When Theresa May’s allies defend the government’s arbitrary target to reduce annual net migration below 100,000, they point to support for the policy in opinion polls. Yet there is growing evidence that worries about immigration have dropped down people’s list of concerns since the European Union referendum two years ago.
Similarly, the survey by BMG Research for The Independentsuggests that opinion about the target may now be more nuancedthan those who defend it suggest. A total of 47 per cent of people support abandoning the target or raising the cap. When “don’t knows” are excluded, 54 per cent want to ditch the target and 46 per cent want to keep the cap or lower it.
There may also be a growing recognition amongst the public that the rigid target has perverse effects, such as deterring foreign students from coming to the UK – undermining one of the country’s most successful sectors. The target also provides an excuse to stick with discredited policies such as the cap on skilled workers from outside the EU, which has prevented the NHS from recruiting the doctors and nurses it urgently needs.

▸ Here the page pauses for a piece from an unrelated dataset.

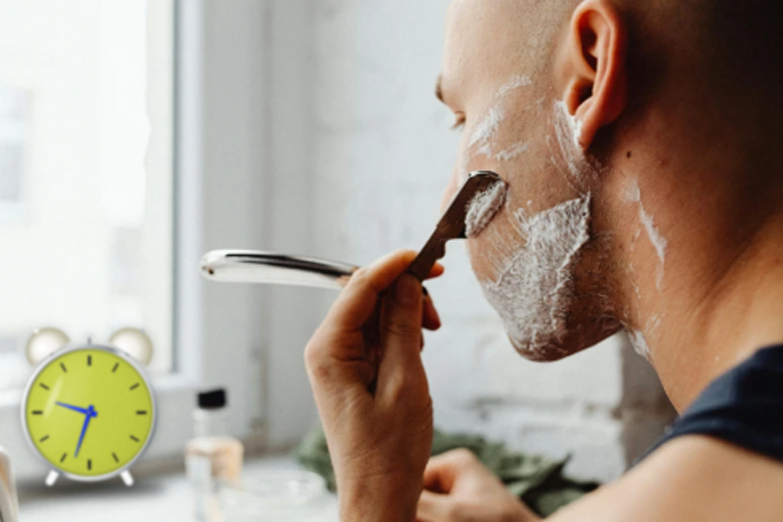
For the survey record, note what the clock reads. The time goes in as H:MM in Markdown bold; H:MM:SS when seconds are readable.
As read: **9:33**
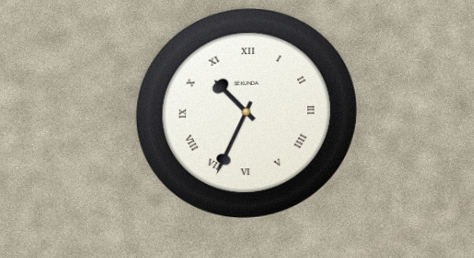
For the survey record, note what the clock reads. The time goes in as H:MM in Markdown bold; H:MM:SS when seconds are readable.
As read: **10:34**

The Independent welcomes the apparent shift in public opinion. We have consistently opposed the back-of-an-envelope policy announced hastily by David Cameron in the run-up to the 2010 general election, and have exposed its shortcomings in our Drop the Target campaign with the Open Britain group.
It is now rather misleading to describe the target as the government’s policy; it would be more accurate to say it is the prime minister’s. She is increasingly isolated on the issue in her own party. Cabinet ministers have rightly forced her to ease the cap on visas for foreign doctors and nurses. They scent victory in their efforts to ensure that overseas students are finally taken out of the target, despite Ms May’s longstanding opposition.

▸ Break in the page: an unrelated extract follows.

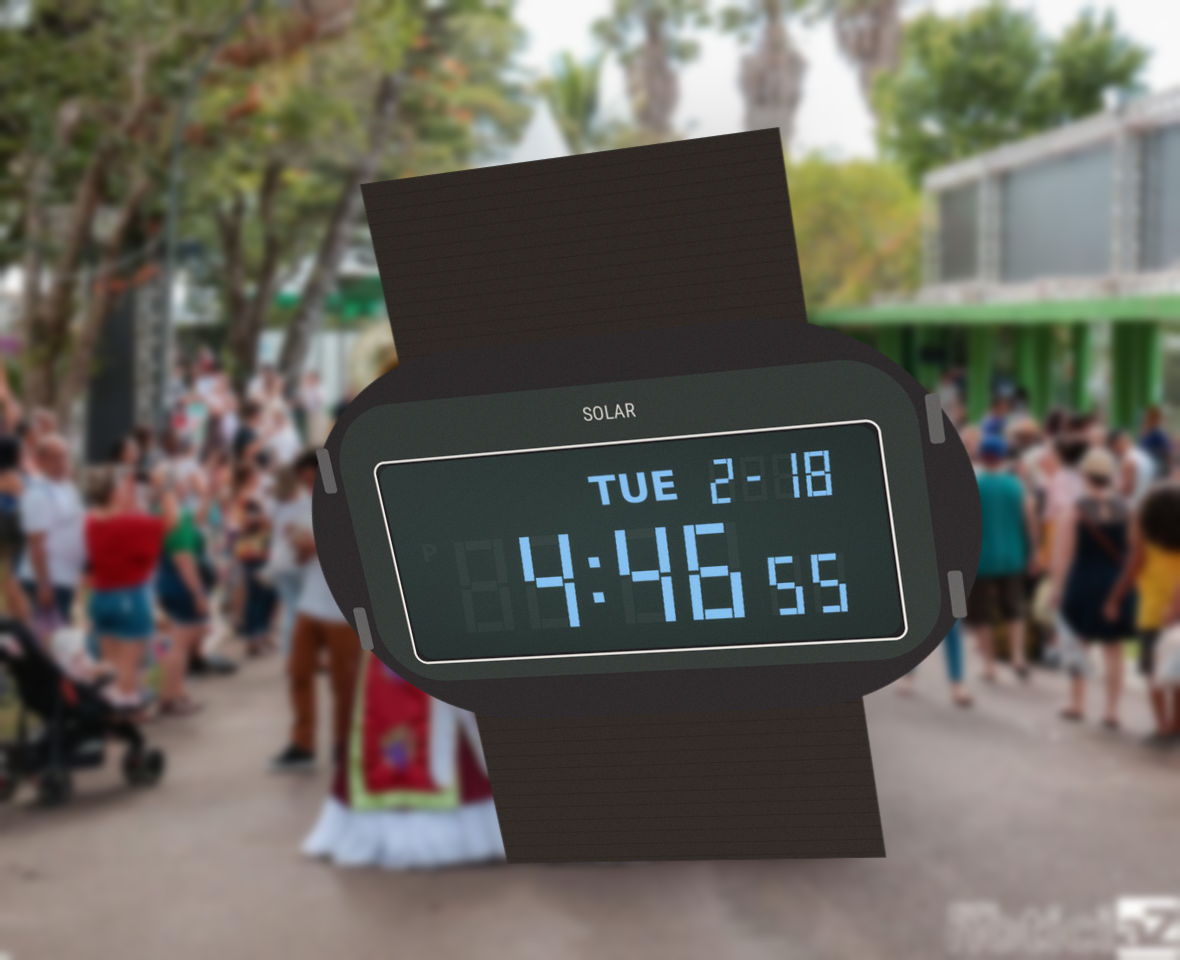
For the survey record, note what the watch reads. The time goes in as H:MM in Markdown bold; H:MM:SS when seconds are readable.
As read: **4:46:55**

Sajid Javid would not normally have been the prime minister’s first choice as home secretary when Amber Rudd resigned in April amid the Windrush scandal, because he had been willing to stand up to Ms May in his previous jobs. But in the circumstances, she acknowledged he was the right choice.
Mr Javid has lived up to his word, on his appointment, about being his own man. He used his position of strength, and Ms May’s relative weakness, to dump her “hostile environment” policy on illegal immigration, which she put in place as home secretary, which allowed the Windrush affair to happen.
Mr Javid is now drawing up the post-Brexit regime for EU migrants. A white paper and immigration bill are long overdue. The home secretary should resist pressure from Downing Street to rush out his policy ahead of parliament’s summer break. He would be wise to wait until after the independent Migration Advisory Committee reports in September. It is likely to highlight how British business will continue to need EU migration.
The government might also need to allow something close to the current free movement system in order to win access to the single market and protect British jobs – that would be a sensible trade-off.
To answer critics who would then accuse her of not honouring the Brexit referendum result, Ms May might be tempted to stick to her migration target as a fig leaf and signal that she is still tough on immigration. Mr Javid, who pays lip service to the target on the grounds that it was in last year’s Tory manifesto, should use his strength to persuade Ms May to drop it.
So opinion appears to be shifting. Some people who worried about immigration may feel the vote in favour of Brexit will sort the problem. Indeed, net migration has fallen from 336,000 to 244,000 a year since 2015, due largely to the “Brexit effect” on EU migration. But it is still running at a level which shows how unrealistic the target remains, and it is an open secret that it will not be met.